- Born: Sarah Fredericka Bentschner July 16, 1870 Charleston, South Carolina
- Died: February 28, 1926 (aged 55)
- Occupation: Social Organizer
- Spouse: Julius Marion Visanska ​ ​(m. 1895)​

= Sarah Visanska =

Sarah Visanska (July 16, 1870 – February 28, 1926) was an American clubwoman, president of the South Carolina Federation of Women's Clubs from 1910 to 1912.

==Early life and education==
Sarah Fredericka Bentschner was born in Charleston, South Carolina, in 1870, the daughter of David and Hannah Jacobi Bentschner. Her German-born father owned a men's clothing store. She graduated from Charleston Female Seminary in 1889.

==Club work==
Sarah Visanska was the founder and first president of the Charleston section of the National Council of Jewish Women. She spent six years as president of the Charleston Civic Club and two years as president of the South Carolina Federation of Women's Clubs. From these and other posts in women-run organizations, she was active in advocating for women's suffrage in South Carolina and for issues such as early childhood education. She was also a member of the Ladies' Hebrew Benevolent Society, the Society for the Study and Prevention of Tuberculosis, the Charleston Female Seminary Alumnae Association, the Charleston Guild of Arts and Crafts, and the Roper Hospital Auxiliary. She was one of South Carolina's delegates to the National Meeting of the General Federation of Women's Clubs in St. Louis in 1904.

-.-.-

WORK REQUIRED
Continue the Sarah Visanska biography from where it stops.

-.-.-

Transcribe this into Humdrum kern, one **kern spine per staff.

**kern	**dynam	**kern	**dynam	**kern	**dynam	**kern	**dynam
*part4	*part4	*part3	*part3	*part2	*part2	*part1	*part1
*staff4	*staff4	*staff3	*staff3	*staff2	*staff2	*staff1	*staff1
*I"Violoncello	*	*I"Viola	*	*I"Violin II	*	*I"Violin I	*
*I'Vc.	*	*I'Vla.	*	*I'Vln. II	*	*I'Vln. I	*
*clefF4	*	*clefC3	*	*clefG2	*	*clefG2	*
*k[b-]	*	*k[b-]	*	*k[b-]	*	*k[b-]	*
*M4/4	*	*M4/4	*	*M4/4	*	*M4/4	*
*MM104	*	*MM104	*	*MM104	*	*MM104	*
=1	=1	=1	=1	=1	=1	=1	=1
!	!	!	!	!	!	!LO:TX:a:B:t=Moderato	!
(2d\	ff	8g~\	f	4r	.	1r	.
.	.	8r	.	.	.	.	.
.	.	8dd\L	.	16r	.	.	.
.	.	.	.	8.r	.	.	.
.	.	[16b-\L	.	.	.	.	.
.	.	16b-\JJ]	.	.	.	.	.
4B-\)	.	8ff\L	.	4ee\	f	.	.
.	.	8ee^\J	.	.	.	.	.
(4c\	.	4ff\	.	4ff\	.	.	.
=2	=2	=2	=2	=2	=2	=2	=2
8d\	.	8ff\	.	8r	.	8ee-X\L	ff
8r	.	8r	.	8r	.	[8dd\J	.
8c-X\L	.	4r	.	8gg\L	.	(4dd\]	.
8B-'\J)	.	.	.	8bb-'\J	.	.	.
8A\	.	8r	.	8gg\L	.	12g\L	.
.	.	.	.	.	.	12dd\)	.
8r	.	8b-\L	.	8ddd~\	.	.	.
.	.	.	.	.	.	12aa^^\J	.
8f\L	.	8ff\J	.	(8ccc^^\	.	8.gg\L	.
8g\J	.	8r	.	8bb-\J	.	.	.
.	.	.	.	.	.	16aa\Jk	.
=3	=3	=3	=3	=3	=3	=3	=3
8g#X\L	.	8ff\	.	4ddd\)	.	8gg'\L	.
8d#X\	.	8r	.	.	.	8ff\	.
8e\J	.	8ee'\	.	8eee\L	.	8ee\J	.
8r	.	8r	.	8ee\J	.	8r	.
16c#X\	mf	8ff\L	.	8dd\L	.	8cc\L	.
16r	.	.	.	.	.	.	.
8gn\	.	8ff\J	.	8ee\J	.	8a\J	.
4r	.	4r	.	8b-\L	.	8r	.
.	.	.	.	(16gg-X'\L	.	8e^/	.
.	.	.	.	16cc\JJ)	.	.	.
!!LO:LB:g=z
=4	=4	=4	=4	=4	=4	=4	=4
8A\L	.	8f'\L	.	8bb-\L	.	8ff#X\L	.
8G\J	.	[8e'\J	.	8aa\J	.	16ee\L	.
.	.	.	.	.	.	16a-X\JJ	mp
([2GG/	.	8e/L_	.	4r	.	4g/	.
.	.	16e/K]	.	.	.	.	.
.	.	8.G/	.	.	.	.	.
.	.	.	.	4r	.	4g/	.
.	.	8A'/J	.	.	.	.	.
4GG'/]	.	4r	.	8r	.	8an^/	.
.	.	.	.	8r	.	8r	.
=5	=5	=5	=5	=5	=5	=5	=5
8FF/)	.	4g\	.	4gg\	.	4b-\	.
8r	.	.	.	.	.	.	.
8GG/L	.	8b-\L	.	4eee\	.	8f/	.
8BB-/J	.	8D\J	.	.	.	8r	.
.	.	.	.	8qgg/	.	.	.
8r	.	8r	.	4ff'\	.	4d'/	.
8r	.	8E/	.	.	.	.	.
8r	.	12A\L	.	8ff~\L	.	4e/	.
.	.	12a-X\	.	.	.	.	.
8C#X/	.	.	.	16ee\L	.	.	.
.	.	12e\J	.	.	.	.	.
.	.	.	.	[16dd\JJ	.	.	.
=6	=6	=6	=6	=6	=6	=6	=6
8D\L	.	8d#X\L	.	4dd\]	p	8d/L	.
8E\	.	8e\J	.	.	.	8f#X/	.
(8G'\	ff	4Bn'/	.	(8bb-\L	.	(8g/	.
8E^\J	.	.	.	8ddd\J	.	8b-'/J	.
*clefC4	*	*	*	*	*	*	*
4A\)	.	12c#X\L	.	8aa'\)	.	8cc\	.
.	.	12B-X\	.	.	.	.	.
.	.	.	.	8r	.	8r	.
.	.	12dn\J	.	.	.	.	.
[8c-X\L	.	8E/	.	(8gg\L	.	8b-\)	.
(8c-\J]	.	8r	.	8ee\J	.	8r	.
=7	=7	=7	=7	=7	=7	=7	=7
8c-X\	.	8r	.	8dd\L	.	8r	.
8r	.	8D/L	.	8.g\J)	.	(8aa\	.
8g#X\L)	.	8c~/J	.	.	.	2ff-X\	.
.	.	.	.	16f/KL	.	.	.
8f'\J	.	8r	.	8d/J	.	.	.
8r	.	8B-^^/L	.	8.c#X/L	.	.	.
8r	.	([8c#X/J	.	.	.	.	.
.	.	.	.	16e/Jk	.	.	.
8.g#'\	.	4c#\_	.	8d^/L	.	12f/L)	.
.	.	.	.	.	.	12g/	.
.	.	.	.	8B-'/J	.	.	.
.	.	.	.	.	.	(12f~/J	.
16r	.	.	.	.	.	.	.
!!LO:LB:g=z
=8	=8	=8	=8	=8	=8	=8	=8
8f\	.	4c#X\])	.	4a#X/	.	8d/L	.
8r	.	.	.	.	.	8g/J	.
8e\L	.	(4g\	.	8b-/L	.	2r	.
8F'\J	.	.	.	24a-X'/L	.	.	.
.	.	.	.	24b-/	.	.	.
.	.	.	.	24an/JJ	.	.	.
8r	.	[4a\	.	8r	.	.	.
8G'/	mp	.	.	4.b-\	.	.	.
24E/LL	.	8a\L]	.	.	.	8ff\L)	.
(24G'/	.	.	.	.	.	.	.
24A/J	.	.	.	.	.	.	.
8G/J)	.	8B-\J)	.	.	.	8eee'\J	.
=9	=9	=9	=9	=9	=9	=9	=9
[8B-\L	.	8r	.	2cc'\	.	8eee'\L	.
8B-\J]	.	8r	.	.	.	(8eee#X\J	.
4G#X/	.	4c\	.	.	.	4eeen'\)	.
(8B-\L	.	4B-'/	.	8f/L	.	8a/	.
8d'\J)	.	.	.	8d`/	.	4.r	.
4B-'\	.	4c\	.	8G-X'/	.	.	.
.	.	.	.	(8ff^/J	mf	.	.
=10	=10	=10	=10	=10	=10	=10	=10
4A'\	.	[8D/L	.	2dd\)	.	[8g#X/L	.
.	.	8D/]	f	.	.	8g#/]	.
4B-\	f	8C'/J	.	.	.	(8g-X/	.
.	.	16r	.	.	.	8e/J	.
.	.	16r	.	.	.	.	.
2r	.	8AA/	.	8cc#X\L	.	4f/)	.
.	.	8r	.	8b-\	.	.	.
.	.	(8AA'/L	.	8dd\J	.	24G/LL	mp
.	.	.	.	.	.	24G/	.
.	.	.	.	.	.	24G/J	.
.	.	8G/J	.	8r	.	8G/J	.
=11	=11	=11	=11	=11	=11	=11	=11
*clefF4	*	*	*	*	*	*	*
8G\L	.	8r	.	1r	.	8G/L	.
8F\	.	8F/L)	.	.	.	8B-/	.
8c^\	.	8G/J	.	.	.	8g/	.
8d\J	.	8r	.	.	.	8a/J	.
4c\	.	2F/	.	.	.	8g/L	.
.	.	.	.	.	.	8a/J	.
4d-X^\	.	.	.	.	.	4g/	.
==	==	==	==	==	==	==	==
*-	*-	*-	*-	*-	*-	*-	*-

-.-.-

REPLY TO THE TASK
While she was president of the Kelly Kindergarten Association, the first free kindergarten in the American South opened in Charleston. She was also active in the establishment of the first public playground in South Carolina.

During World War I, she organized Charleston's Women's Division of the Red Cross and the Community Club for Enlisted Men and worked especially on wartime food conservation efforts.

==Personal life==
Sarah Bentschner married businessman Julius Marion Visanska in 1895. He bought a lot of land in 1919, and in 1920, they built a new house on East Battery Street in Charleston on land historically associated with Fort Mechanic. She died in 1926, at age 55; her remains were interred at the Kahal Kadosh Beth Elohim Cemetery in Charleston, the oldest Jewish cemetery in the American South.

Visanska was posthumously elected to the Charleston Federation of Women's Clubs Hall of Fame. The 1920 Julius M. Visanska House is a historic yellow brick mansion on East Battery Street in Charleston.